January 19—Morning Devotion
“As the new wine is found in the cluster, and one saith, destroy it not, for a blessing is in it; so will I do for my servants’ sakes, that I may not destroy them all.”—Isaiah 65:8
It is blessed to trace our mercies to the fountain head, and to find them all folded up from everlasting in Jesus. What was it that preserved our whole nature when blasted and withered by the fall? Was it not because Jesus, the promised seed, was in it? And what is it that preserves every individual among the children of God during the dark season of their unregeneracy, but the same precious cause? He that looks on (and who is this but Christ himself?) amidst all our perishing circumstances, by his powerful and all- prevailing intercession, commands the destroyer not to touch his people; for though in themselves loathsome, yet in Jesus they are fair and lovely. My soul, learn hence thy security. The whole cause for which thou wert preserved until called, and, when called, preserved through grace unto glory, both in conversion and in every after-act of God’s dealings with thee, all refers itself into this one source. Destroy it not, there is a blessing in thee, though not from thee: Jesus is in thee, as the new wine is found in the cluster!
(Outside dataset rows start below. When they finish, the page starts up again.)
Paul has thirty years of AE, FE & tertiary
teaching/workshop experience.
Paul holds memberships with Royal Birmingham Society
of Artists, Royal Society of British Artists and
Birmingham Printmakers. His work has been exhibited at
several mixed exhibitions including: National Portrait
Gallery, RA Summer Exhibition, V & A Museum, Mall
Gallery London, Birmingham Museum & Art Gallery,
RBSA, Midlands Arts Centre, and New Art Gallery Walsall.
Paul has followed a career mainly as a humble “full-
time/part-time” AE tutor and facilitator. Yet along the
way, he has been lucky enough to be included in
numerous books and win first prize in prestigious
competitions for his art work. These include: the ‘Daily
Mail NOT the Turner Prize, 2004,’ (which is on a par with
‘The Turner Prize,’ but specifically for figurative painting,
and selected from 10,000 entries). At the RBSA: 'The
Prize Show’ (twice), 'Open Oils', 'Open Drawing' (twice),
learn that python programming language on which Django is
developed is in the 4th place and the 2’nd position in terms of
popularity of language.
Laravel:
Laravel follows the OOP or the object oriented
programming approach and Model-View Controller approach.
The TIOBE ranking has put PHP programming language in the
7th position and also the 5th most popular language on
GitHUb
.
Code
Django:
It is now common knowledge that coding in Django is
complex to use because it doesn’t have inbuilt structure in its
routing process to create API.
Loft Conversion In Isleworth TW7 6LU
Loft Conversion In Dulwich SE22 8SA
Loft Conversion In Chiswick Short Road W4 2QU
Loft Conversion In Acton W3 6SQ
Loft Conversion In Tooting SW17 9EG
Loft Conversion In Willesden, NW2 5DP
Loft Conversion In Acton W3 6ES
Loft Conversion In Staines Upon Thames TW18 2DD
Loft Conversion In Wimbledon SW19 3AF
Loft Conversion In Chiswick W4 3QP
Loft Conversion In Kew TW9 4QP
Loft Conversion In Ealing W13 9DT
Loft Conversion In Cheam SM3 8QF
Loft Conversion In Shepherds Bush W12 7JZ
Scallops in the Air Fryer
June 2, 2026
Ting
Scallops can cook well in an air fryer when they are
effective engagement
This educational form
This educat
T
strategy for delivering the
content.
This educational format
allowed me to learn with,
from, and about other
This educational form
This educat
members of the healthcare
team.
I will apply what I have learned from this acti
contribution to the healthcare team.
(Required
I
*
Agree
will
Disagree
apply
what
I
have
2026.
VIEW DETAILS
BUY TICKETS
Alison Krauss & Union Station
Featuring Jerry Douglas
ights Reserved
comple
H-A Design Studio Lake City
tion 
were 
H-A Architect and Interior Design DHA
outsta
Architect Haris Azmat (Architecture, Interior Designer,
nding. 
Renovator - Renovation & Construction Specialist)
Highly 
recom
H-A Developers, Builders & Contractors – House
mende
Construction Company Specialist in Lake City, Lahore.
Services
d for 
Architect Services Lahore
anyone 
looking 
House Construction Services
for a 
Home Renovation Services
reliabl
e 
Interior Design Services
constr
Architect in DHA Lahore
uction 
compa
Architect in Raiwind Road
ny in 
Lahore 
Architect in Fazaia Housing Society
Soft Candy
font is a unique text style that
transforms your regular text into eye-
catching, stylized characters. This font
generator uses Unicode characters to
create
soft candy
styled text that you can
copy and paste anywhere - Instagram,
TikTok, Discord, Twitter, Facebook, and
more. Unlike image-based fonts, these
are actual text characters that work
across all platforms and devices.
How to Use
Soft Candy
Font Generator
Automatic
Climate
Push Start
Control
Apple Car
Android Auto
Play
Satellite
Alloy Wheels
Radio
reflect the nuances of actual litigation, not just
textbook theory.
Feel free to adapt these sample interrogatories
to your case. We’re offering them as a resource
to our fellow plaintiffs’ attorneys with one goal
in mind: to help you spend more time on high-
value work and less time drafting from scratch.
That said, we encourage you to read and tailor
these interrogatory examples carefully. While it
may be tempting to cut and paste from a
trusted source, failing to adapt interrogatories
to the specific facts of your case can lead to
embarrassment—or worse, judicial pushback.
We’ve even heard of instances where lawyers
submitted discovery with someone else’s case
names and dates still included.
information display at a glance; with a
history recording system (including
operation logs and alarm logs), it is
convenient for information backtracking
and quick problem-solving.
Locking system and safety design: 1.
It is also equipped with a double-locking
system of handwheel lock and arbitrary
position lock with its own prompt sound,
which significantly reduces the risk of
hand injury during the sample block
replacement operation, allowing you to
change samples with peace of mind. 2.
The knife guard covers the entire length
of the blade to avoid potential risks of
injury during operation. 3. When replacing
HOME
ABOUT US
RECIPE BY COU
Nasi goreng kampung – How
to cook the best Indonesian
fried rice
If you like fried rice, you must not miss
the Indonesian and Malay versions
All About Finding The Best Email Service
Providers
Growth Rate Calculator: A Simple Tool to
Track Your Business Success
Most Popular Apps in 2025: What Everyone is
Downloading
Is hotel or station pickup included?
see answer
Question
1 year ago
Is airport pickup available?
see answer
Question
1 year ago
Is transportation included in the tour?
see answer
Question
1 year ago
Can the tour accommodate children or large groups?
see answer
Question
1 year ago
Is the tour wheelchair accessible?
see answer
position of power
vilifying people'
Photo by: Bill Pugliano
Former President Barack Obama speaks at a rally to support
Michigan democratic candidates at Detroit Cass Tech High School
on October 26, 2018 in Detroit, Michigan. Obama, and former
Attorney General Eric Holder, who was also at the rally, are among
Robert Hawker (1753-1827) was an Anglican (High-Calvinist) preacher who served as Vicar of Charles Church, Plymouth. John Hazelton wrote of him:
“The prominent features…in Robert Hawker's testimony…was the Person of Christ….Dr. Hawker delighted to speak of his Lord as "My most glorious Christ.” What anxious heart but finds at times in the perusal of the doctor's writings a measure of relief, a softening, and a mellowing? an almost imperceptible yet secret and constraining power in leading out of self and off from the misery and bondage of the flesh into a contemplation of the Person and preciousness of Christ as "the chiefest among ten thousand and the altogether lovely." Christ and Him crucified was emphatically the burden of his song and the keynote of his ministry. He preached his last sermon in Charles Church on March 18th, 1827, and on April 6th he died, after being six years curate and forty-three years vicar of the parish. On the last day of his life he repeated a part of Ephesians 1, from the 6th to the 12th verses, and as he proceeded he enlarged on the verses, but dwelt more fully on these words: "To the praise of His glory Who first trusted in Christ." He paused and asked, "Who first trusted in Christ?" And then made this answer: "It was God the Father Who first trusted in Christ."